Exercise details: Nothing but the lines below between the line holding "(creategerberjobfile no)" and the line holding "(at 148.73 65.94))", inclusive, should appear in the answer, each set down exactly.

····················

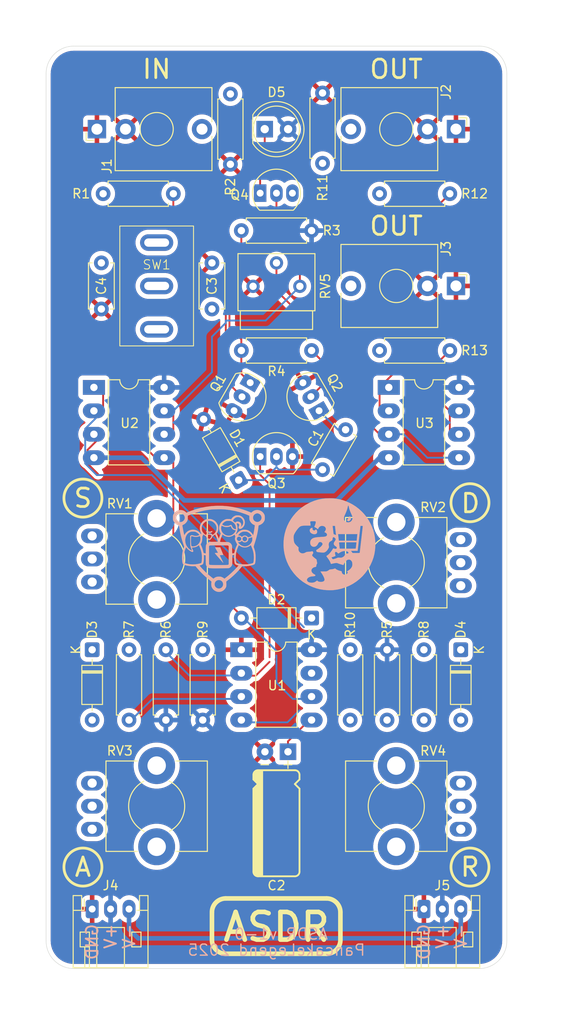
<source format=kicad_pcb>
(kicad_pcb
	(version 20241229)
	(generator "pcbnew")
	(generator_version "9.0")
	(general
		(thickness 1.6)
		(legacy_teardrops no)
	)
	(paper "A4")
	(layers
		(0 "F.Cu" signal)
		(2 "B.Cu" signal)
		(9 "F.Adhes" user "F.Adhesive")
		(11 "B.Adhes" user "B.Adhesive")
		(13 "F.Paste" user)
		(15 "B.Paste" user)
		(5 "F.SilkS" user "F.Silkscreen")
		(7 "B.SilkS" user "B.Silkscreen")
		(1 "F.Mask" user)
		(3 "B.Mask" user)
		(17 "Dwgs.User" user "User.Drawings")
		(19 "Cmts.User" user "User.Comments")
		(21 "Eco1.User" user "User.Eco1")
		(23 "Eco2.User" user "User.Eco2")
		(25 "Edge.Cuts" user)
		(27 "Margin" user)
		(31 "F.CrtYd" user "F.Courtyard")
		(29 "B.CrtYd" user "B.Courtyard")
		(35 "F.Fab" user)
		(33 "B.Fab" user)
		(39 "User.1" user)
		(41 "User.2" user)
		(43 "User.3" user)
		(45 "User.4" user)
	)
	(setup
		(stackup
			(layer "F.SilkS"
				(type "Top Silk Screen")
			)
			(layer "F.Paste"
				(type "Top Solder Paste")
			)
			(layer "F.Mask"
				(type "Top Solder Mask")
				(thickness 0.01)
			)
			(layer "F.Cu"
				(type "copper")
				(thickness 0.035)
			)
			(layer "dielectric 1"
				(type "core")
				(thickness 1.51)
				(material "FR4")
				(epsilon_r 4.5)
				(loss_tangent 0.02)
			)
			(layer "B.Cu"
				(type "copper")
				(thickness 0.035)
			)
			(layer "B.Mask"
				(type "Bottom Solder Mask")
				(thickness 0.01)
			)
			(layer "B.Paste"
				(type "Bottom Solder Paste")
			)
			(layer "B.SilkS"
				(type "Bottom Silk Screen")
			)
			(copper_finish "None")
			(dielectric_constraints no)
		)
		(pad_to_mask_clearance 0)
		(allow_soldermask_bridges_in_footprints no)
		(tenting front back)
		(pcbplotparams
			(layerselection 0x00000000_00000000_55555555_575555ff)
			(plot_on_all_layers_selection 0x00000000_00000000_00000000_00000000)
			(disableapertmacros no)
			(usegerberextensions no)
			(usegerberattributes yes)
			(usegerberadvancedattributes yes)
			(creategerberjobfile no)
			(dashed_line_dash_ratio 12.000000)
			(dashed_line_gap_ratio 3.000000)
			(svgprecision 4)
			(plotframeref no)
			(mode 1)
			(useauxorigin no)
			(hpglpennumber 1)
			(hpglpenspeed 20)
			(hpglpendiameter 15.000000)
			(pdf_front_fp_property_popups yes)
			(pdf_back_fp_property_popups yes)
			(pdf_metadata yes)
			(pdf_single_document no)
			(dxfpolygonmode yes)
			(dxfimperialunits yes)
			(dxfusepcbnewfont yes)
			(psnegative no)
			(psa4output no)
			(plot_black_and_white yes)
			(sketchpadsonfab no)
			(plotpadnumbers no)
			(hidednponfab no)
			(sketchdnponfab yes)
			(crossoutdnponfab yes)
			(subtractmaskfromsilk no)
			(outputformat 1)
			(mirror no)
			(drillshape 0)
			(scaleselection 1)
			(outputdirectory "Gerbers/")
		)
	)
	(net 0 "")
	(net 1 "Net-(D1-K)")
	(net 2 "Net-(Q2-C)")
	(net 3 "GND")
	(net 4 "Net-(U1-CV)")
	(net 5 "Net-(SW1-C)")
	(net 6 "Net-(SW1-A)")
	(net 7 "Net-(D2-K)")
	(net 8 "Net-(D2-A)")
	(net 9 "Net-(D3-A)")
	(net 10 "Net-(D4-K)")
	(net 11 "Net-(D5-K)")
	(net 12 "VDD")
	(net 13 "Net-(J1-PadT)")
	(net 14 "VSS")
	(net 15 "Net-(Q1-C)")
	(net 16 "Net-(Q1-B)")
	(net 17 "Net-(Q2-B)")
	(net 18 "Net-(Q3-C)")
	(net 19 "Net-(Q4-B)")
	(net 20 "Net-(Q4-E)")
	(net 21 "Net-(R7-Pad1)")
	(net 22 "Net-(U1-Q)")
	(net 23 "Net-(R8-Pad1)")
	(net 24 "Net-(R9-Pad2)")
	(net 25 "Net-(R10-Pad1)")
	(net 26 "Net-(U2A--)")
	(net 27 "Net-(U3A--)")
	(net 28 "Net-(U3B--)")
	(net 29 "Net-(U2A-+)")
	(net 30 "Net-(U1-DIS)")
	(net 31 "Net-(U3A-+)")
	(net 32 "Net-(J2-PadT)")
	(net 33 "Net-(J3-PadT)")
	(footprint "HackSynth:TO-92_Inline - Handsolder" (layer "F.Cu") (at 148.73 65.94))
	(footprint "HackSynth:R_Axial_DIN0207_L6.3mm_D2.5mm_P7.62mm_Horizontal" (layer "F.Cu") (at 161.19 83))
	(footprint "HackSynth:R_Axial_DIN0207_L6.3mm_D2.5mm_P7.62mm_Horizontal" (layer "F.Cu") (at 158 115.44 -90))
	(footprint "HackSynth:Potentiometer_Alps_RK09K_Horizontal" (layer "F.Cu") (at 163 106 90))
	(footprint "HackSynth:Potentiometer_Alps_RK09K_Horizontal" (layer "F.Cu") (at 163 132.4 90))
	(footprint "HackSynth:Potentiometer_Alps_RK09K_Horizontal" (layer "F.Cu") (at 137 105.6 -90))
	(footprint "HackSynth:DIP-8_W7.62mm_LongPads" (layer "F.Cu") (at 166 90.81))
	(footprint "HackSynth:D_DO-35_SOD27_P7.62mm_Horizontal" (layer "F.Cu") (at 145.905 97.049556 120))
	(footprint "HackSynth:C_Ceramic_D4.5mm_P5.00mm" (layer "F.Cu") (at 143 78.5 90))
	(footprint "HackSynth:R_Axial_DIN0207_L6.3mm_D2.5mm_P7.62mm_Horizontal" (layer "F.Cu") (at 166 115.44 -90))
	(footprint "HackSynth:DIP-8_W7.62mm_LongPads" (layer "F.Cu") (at 150 119.25))
	(footprint "HackSynth:Jack_3.5mm" (layer "F.Cu") (at 163 76 90))
	(footprint "HackSynth:JST_PH_S3B-PH-K_1x03_P2.00mm_Horizontal" (layer "F.Cu") (at 130 143.55))
	(footprint "HackSynth:TO-92_Inline - Handsolder" (layer "F.Cu") (at 154.371769 89.094853 120))
	(footprint "HackSynth:Jack_3.5mm" (layer "F.Cu") (at 163 59 90))
	(footprint "HackSynth:R_Axial_DIN0207_L6.3mm_D2.5mm_P7.62mm_Horizontal" (layer "F.Cu") (at 153.81 83 180))
	(footprint "HackSynth:R_Axial_DIN0207_L6.3mm_D2.5mm_P7.62mm_Horizontal" (layer "F.Cu") (at 138 115.44 -90))
	(footprint "HackSynth:R_Axial_DIN0207_L6.3mm_D2.5mm_P7.62mm_Horizontal" (layer "F.Cu") (at 142.000001 123.06 90))
	(footprint "HackSynth:TO-92_Inline - Handsolder" (layer "F.Cu") (at 146.898232 86.920148 -120))
	(footprint "HackSynth:R_Axial_DIN0207_L6.3mm_D2.5mm_P7.62mm_Horizontal" (layer "F.Cu") (at 155 55.08 -90))
	(footprint "HackSynth:D_DO-35_SOD27_P7.62mm_Horizontal" (layer "F.Cu") (at 170 115.440001 -90))
	(footprint "HackSynth:R_Axial_DIN0207_L6.3mm_D2.5mm_P7.62mm_Horizontal" (layer "F.Cu") (at 145 62.81 90))
	(footprint "HackSynth:R_Axial_DIN0207_L6.3mm_D2.5mm_P7.62mm_Horizontal" (layer "F.Cu") (at 146.19 70))
	(footprint "HackSynth:C_Ceramic_D4.5mm_P5.00mm" (layer "F.Cu") (at 155 95.915064 60))
	(footprint "HackSynth:R_Axial_DIN0207_L6.3mm_D2.5mm_P7.62mm_Horizontal" (layer "F.Cu") (at 162 123.06 90))
	(footprint "HackSynth:TO-92_Inline - Handsolder" (layer "F.Cu") (at 148.73 94.5))
	(footprint "HackSynth:D_DO-35_SOD27_P7.62mm_Horizontal" (layer "F.Cu") (at 153.81 112 180))
	(footprint "HackSynth:D_DO-35_SOD27_P7.62mm_Horizontal" (layer "F.Cu") (at 130.000001 115.440001 -90))
	(footprint "HackSynth:TrimPot_Bourns_3339S_Horizontal" (layer "F.Cu") (at 152.54 76.04 -90))
	(footprint "HackSynth:LED_D5.0mm" (layer "F.Cu") (at 148.725 59))
	(footprint "HackSynth:Jack_3.5mm" (layer "F.Cu") (at 137 59 -90))
	(footprint "HackSynth:Module 50x100mm" (layer "F.Cu") (at 150 100))
	(footprint "HackSynth:Switch SPDT - MTS-102" (layer "F.Cu") (at 137 76))
	(footprint "HackSynth:Potentiometer_Alps_RK09K_Horizontal" (layer "F.Cu") (at 137 132.4 -90))
	(footprint "HackSynth:R_Axial_DIN0207_L6.3mm_D2.5mm_P7.62mm_Horizontal" (layer "F.Cu") (at 138.81 66 180))
	(footprint "HackSynth:R_Axial_DIN0207_L6.3mm_D2.5mm_P7.62mm_Horizontal"
		(layer "F.Cu")
		(uuid "d919ca0b-e4ff-4d4b-acbf-e0ef7309bc9d")
		(at 134 115.44 -90)
		(descr "Resistor, Axial_DIN0207 series, Axial, Hori
... [538927 chars truncated]
</source>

····················

Exercise result:
			(creategerberjobfile no)
			(dashed_line_dash_ratio 12.000000)
			(dashed_line_gap_ratio 3.000000)
			(svgprecision 4)
			(plotframeref no)
			(mode 1)
			(useauxorigin no)
			(hpglpennumber 1)
			(hpglpenspeed 20)
			(hpglpendiameter 15.000000)
			(pdf_front_fp_property_popups yes)
			(pdf_back_fp_property_popups yes)
			(pdf_metadata yes)
			(pdf_single_document no)
			(dxfpolygonmode yes)
			(dxfimperialunits yes)
			(dxfusepcbnewfont yes)
			(psnegative no)
			(psa4output no)
			(plot_black_and_white yes)
			(sketchpadsonfab no)
			(plotpadnumbers no)
			(hidednponfab no)
			(sketchdnponfab yes)
			(crossoutdnponfab yes)
			(subtractmaskfromsilk no)
			(outputformat 1)
			(mirror no)
			(drillshape 0)
			(scaleselection 1)
			(outputdirectory "Gerbers/")
		)
	)
	(net 0 "")
	(net 1 "Net-(D1-K)")
	(net 2 "Net-(Q2-C)")
	(net 3 "GND")
	(net 4 "Net-(U1-CV)")
	(net 5 "Net-(SW1-C)")
	(net 6 "Net-(SW1-A)")
	(net 7 "Net-(D2-K)")
	(net 8 "Net-(D2-A)")
	(net 9 "Net-(D3-A)")
	(net 10 "Net-(D4-K)")
	(net 11 "Net-(D5-K)")
	(net 12 "VDD")
	(net 13 "Net-(J1-PadT)")
	(net 14 "VSS")
	(net 15 "Net-(Q1-C)")
	(net 16 "Net-(Q1-B)")
	(net 17 "Net-(Q2-B)")
	(net 18 "Net-(Q3-C)")
	(net 19 "Net-(Q4-B)")
	(net 20 "Net-(Q4-E)")
	(net 21 "Net-(R7-Pad1)")
	(net 22 "Net-(U1-Q)")
	(net 23 "Net-(R8-Pad1)")
	(net 24 "Net-(R9-Pad2)")
	(net 25 "Net-(R10-Pad1)")
	(net 26 "Net-(U2A--)")
	(net 27 "Net-(U3A--)")
	(net 28 "Net-(U3B--)")
	(net 29 "Net-(U2A-+)")
	(net 30 "Net-(U1-DIS)")
	(net 31 "Net-(U3A-+)")
	(net 32 "Net-(J2-PadT)")
	(net 33 "Net-(J3-PadT)")
	(footprint "HackSynth:TO-92_Inline - Handsolder" (layer "F.Cu") (at 148.73 65.94))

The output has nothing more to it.